» Task
The pictures do not go in the copy. Reproduce the rest of the entries exactly.

» Material for this task
--- START ---
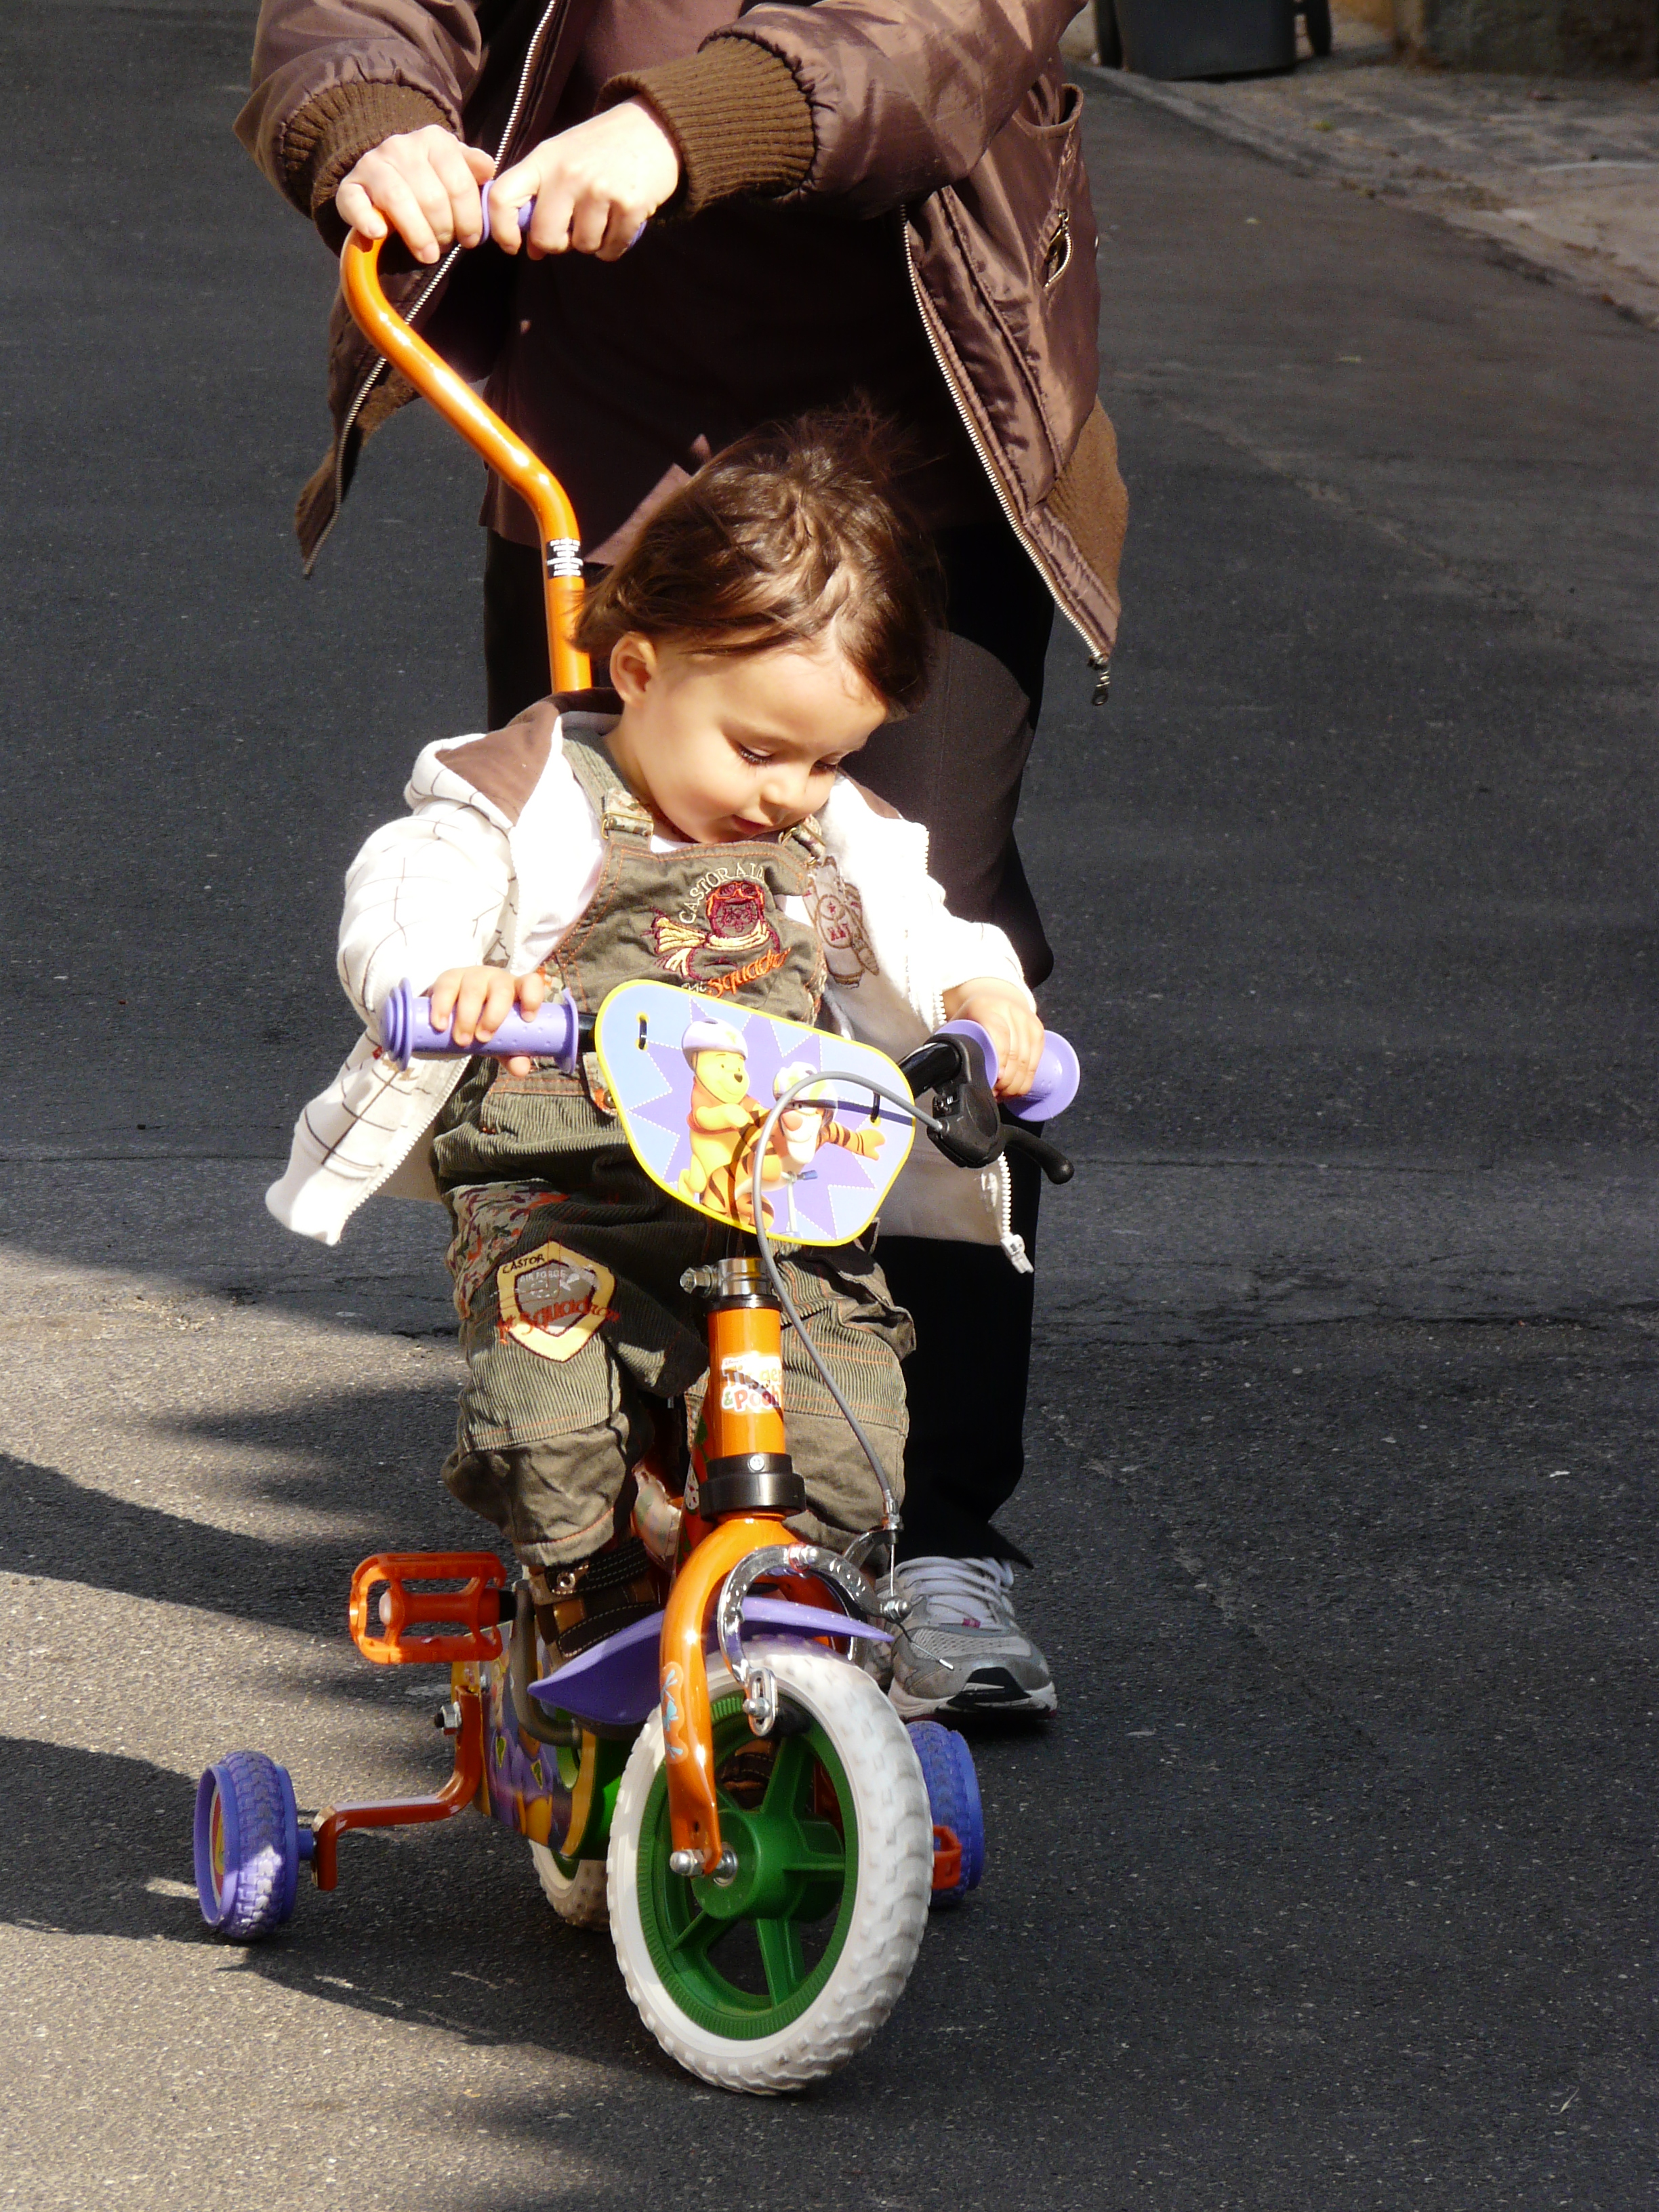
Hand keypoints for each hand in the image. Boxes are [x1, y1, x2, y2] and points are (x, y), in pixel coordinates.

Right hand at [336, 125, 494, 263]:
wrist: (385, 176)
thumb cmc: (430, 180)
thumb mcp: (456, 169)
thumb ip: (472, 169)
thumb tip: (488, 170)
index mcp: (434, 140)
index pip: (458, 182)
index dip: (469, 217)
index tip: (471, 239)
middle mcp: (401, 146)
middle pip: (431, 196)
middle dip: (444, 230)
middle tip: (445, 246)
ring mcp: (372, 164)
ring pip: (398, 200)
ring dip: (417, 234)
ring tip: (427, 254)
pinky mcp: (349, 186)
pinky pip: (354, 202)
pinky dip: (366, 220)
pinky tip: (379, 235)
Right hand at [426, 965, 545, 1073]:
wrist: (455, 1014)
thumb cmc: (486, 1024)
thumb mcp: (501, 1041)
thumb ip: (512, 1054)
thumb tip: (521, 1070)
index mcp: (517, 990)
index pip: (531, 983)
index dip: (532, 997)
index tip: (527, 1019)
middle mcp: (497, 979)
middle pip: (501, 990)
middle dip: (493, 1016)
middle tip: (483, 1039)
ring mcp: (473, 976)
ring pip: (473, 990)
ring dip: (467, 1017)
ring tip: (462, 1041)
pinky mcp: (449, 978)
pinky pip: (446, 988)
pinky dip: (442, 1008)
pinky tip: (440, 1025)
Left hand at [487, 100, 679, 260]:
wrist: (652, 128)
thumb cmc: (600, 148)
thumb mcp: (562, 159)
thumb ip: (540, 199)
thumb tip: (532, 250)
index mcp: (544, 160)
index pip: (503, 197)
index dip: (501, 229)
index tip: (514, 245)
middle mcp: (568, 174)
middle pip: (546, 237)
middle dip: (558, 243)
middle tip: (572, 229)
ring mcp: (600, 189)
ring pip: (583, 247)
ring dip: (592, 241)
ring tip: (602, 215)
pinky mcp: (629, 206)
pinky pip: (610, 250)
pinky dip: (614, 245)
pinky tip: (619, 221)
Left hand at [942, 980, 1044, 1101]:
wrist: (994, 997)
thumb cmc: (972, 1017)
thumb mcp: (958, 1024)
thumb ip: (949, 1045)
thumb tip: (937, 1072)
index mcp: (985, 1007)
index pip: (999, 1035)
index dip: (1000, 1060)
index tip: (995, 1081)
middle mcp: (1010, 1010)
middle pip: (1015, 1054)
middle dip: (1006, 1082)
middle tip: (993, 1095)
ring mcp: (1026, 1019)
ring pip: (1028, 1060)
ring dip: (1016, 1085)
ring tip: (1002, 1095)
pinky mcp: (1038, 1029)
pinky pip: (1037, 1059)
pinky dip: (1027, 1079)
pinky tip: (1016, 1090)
--- END ---
» Response area
Hand keypoints for each hand in the image. Boxes are [x1, y1, x2, y2] and points are (x, y), in pixel coordinates.

Right hand at [336, 125, 494, 263]:
wrist: (385, 176)
thumb cmc: (430, 180)
thumb mcp: (456, 169)
thumb ip: (472, 169)
thumb tip: (488, 170)
index mcp: (434, 140)
index pip: (458, 182)
index dip: (469, 217)
index tip: (471, 239)
middle mcp: (401, 146)
middle pip: (431, 196)
middle dip: (444, 230)
middle tip: (445, 246)
ring mcp: (372, 164)
ring pip: (398, 200)
ring dip: (417, 234)
ring tip: (427, 254)
pinky mcp: (349, 186)
pinky pip: (354, 202)
pinky dip: (366, 220)
pinky tip: (379, 235)
Right hand at [426, 965, 545, 1073]:
wrist: (455, 1014)
thumb cmc: (486, 1024)
thumb mcp: (501, 1041)
thumb ip: (512, 1054)
thumb tip: (521, 1070)
index mcp: (517, 990)
index pip: (531, 983)
index dip: (532, 997)
index tip: (527, 1019)
middle mcp: (497, 979)
middle pip: (501, 990)
middle dip: (493, 1016)
middle tip: (483, 1039)
ring mcp: (473, 976)
ring pip: (473, 990)
ring dip: (467, 1017)
ring tip: (462, 1041)
pinky mcp: (449, 978)
pinky pip: (446, 988)
pinky dip: (442, 1008)
pinky tip: (440, 1025)
Left hand at [487, 100, 679, 260]:
wrist: (652, 128)
thumb cmc: (600, 148)
thumb mcp: (562, 159)
thumb ip: (540, 199)
thumb tip: (532, 250)
index mcp: (544, 160)
index pip: (503, 197)
index dip: (501, 229)
index tip: (514, 245)
middle mcp: (568, 174)
middle pip: (546, 237)
middle dip: (558, 243)
middle tip: (572, 229)
ring mcp: (600, 189)
ring pip: (583, 247)
ring dip: (592, 241)
ring tip: (602, 215)
pinky mcp: (629, 206)
pinky pip: (610, 250)
pinky dip: (614, 245)
pinky tip: (619, 221)
Left hand at [942, 980, 1044, 1101]:
wrist: (994, 997)
thumb cmc: (972, 1017)
thumb mcp: (958, 1024)
thumb ip: (949, 1045)
thumb tip: (937, 1072)
index mcp: (985, 1007)
index pip: (999, 1035)
index dip: (1000, 1060)
index tip: (995, 1081)
middle mcp: (1010, 1010)
middle pip: (1015, 1054)
middle dip: (1006, 1082)
middle tip: (993, 1095)
ring mcp: (1026, 1019)
ring pip: (1028, 1060)
ring dip: (1016, 1085)
ring tip: (1002, 1095)
pinky mcp: (1038, 1029)
pinky pip: (1037, 1059)
pinky dip: (1027, 1079)
pinky tip: (1016, 1090)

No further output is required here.